The major issue I am facing now is to qualify for the surgery. I am facing several sessions with the psychologist, and those are the ones that really scare me. The psychologist has all the power to stop me, or to allow me to get surgery. I really need to focus on this.
I found this article on PubMed which helped me a lot. I am going here to summarize how I'm going to go about ensuring that the psychologist will take me seriuosly.
"The core parts of the clinical interview include reasons for seeking surgery, weight and diet history, current eating behaviors, understanding of the surgery and its associated lifestyle changes, social supports and history, and psychiatric symptoms (current and past)"
So, let's explore these one by one:
1) reasons for seeking surgery: improve current medical problems, enhance mobility and energy. I don't have unrealistic ideas regarding the changes that will come about in my life following weight loss: I'm not going to want to become a model, marry one, etc!
My goal weight is actually going to be 20kg more than the expected weight per my height and age - that is being realistic, although that means a weight loss of 60kgs!
2) Weight and diet history: this is going to take a long time digging back into memory. I've been trying for more than 40 years, and I have memory blackouts in the middle. Will come back to this one
3) Current eating behaviour: I go from one week of strict diet, to one week of "normal" eating (read here huge portions, lots of carbs, fatty foods) and takaways. Then back to cycle again.
4) Understanding of the surgery and its associated lifestyle changes: a lifestyle change is exactly what I am looking for. I need the proverbial kick in the butt to get started. The physical reactions that are going to happen when eating certain things post-surgery are going to be so severe that I'll be good as gold, paralyzed by fear. Good, that's it. Is this what a psychologist wants to hear? Probably not - I need to work more on this one.

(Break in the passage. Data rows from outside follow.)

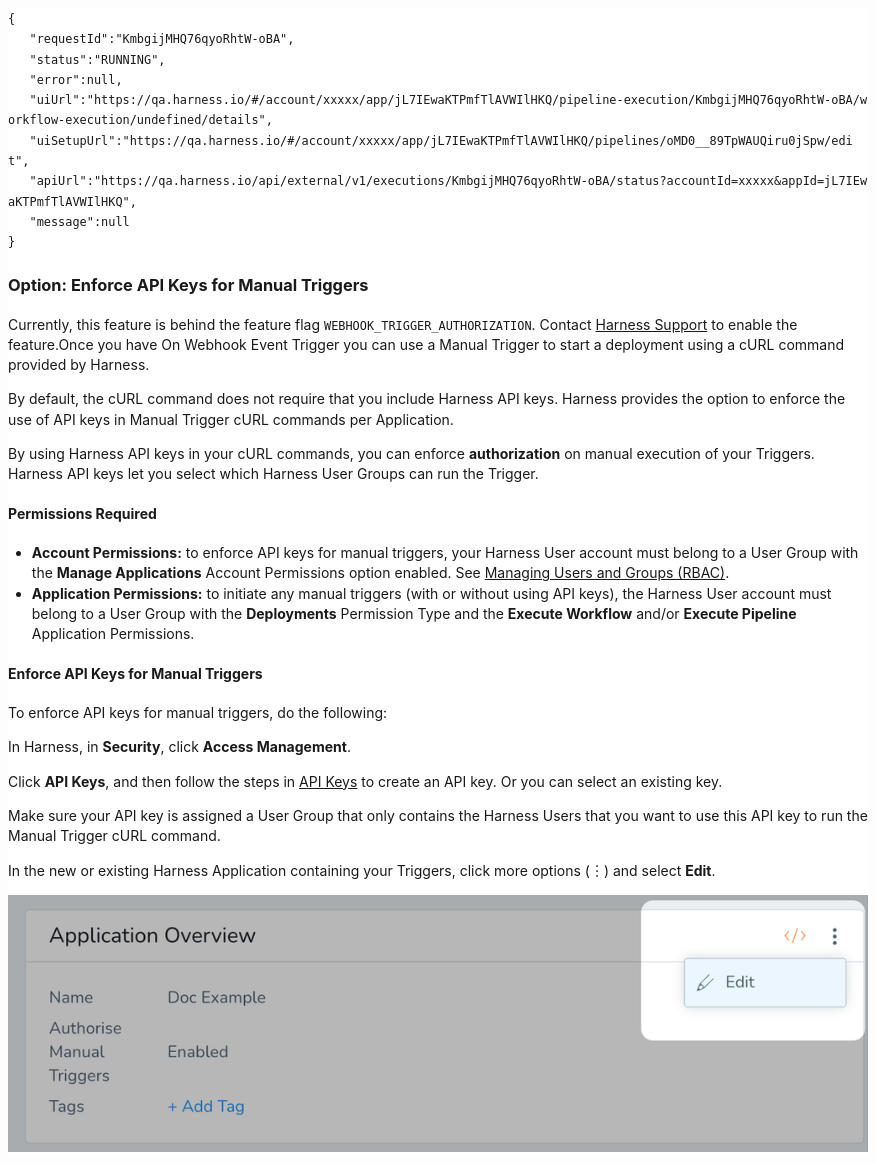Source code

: 
```
{  
   "requestId":"KmbgijMHQ76qyoRhtW-oBA",  
   "status":"RUNNING",  
   "error":null,  
   "uiUrl":"https://qa.harness.io/#/account/xxxxx/app/jL7IEwaKTPmfTlAVWIlHKQ/pipeline-execution/KmbgijMHQ76qyoRhtW-oBA/workflow-execution/undefined/details",  
   "uiSetupUrl":"https://qa.harness.io/#/account/xxxxx/app/jL7IEwaKTPmfTlAVWIlHKQ/pipelines/oMD0__89TpWAUQiru0jSpw/edit",  
   "apiUrl":"https://qa.harness.io/api/external/v1/executions/KmbgijMHQ76qyoRhtW-oBA/status?accountId=xxxxx&appId=jL7IEwaKTPmfTlAVWIlHKQ",  
   "message":null  
}
```
### Option: Enforce API Keys for Manual Triggers

Currently, this feature is behind the feature flag `WEBHOOK_TRIGGER_AUTHORIZATION`. Contact [Harness Support](mailto:support@harness.io) to enable the feature.Once you have On Webhook Event Trigger you can use a Manual Trigger to start a deployment using a cURL command provided by Harness.

By default, the cURL command does not require that you include Harness API keys. Harness provides the option to enforce the use of API keys in Manual Trigger cURL commands per Application.

By using Harness API keys in your cURL commands, you can enforce **authorization** on manual execution of your Triggers. Harness API keys let you select which Harness User Groups can run the Trigger.

#### Permissions Required

* **Account Permissions:** to enforce API keys for manual triggers, your Harness User account must belong to a User Group with the **Manage Applications** Account Permissions option enabled. See [Managing Users and Groups (RBAC)](https://docs.harness.io/article/ven0bvulsj-users-and-permissions).
* **Application Permissions:** to initiate any manual triggers (with or without using API keys), the Harness User account must belong to a User Group with the **Deployments** Permission Type and the **Execute Workflow** and/or **Execute Pipeline** Application Permissions.

#### Enforce API Keys for Manual Triggers

To enforce API keys for manual triggers, do the following:

In Harness, in **Security**, click **Access Management**.

Click **API Keys**, and then follow the steps in [API Keys](https://docs.harness.io/article/smloyragsm-api-keys) to create an API key. Or you can select an existing key.

Make sure your API key is assigned a User Group that only contains the Harness Users that you want to use this API key to run the Manual Trigger cURL command.

In the new or existing Harness Application containing your Triggers, click more options (︙) and select **Edit**.

![](./static/trigger-a-deployment-using-c-url-05.png)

5) Social supports and history: history of support? Could talk a lot about it. From invites to dinners, to mates calling me out to the pub for endless drunken nights and associated pub grub, to family so concerned about me to call out for a sudden, unpleasant, horrible intervention. As if that is what was needed. But really, family has always tried to help - the more they tried though, the more I ate. Don't ask me why, that is the way it has always been. My boyfriend falls into the group, and he's super supportive, but again: when I'm asked to diet, I eat; and eat; and eat to my death.
6) Psychiatric symptoms (current and past): oh where do I start. Had depression bouts since I was 18, then in a cycle - since then and up to 10 years ago when the right "cocktail" was found and I've been perfect ever since.
I cannot get prepared to fool a psychologist into clearing me for surgery (people say) .... or... can I?
I need to get in touch with my psychiatrist and give him a real kick in the butt - he needs to support me. I've knownk him since we were sixteen years old so I feel I can talk to him on the level: he has to get real with me and stop shouting to stop eating and start moving. He should know better than that.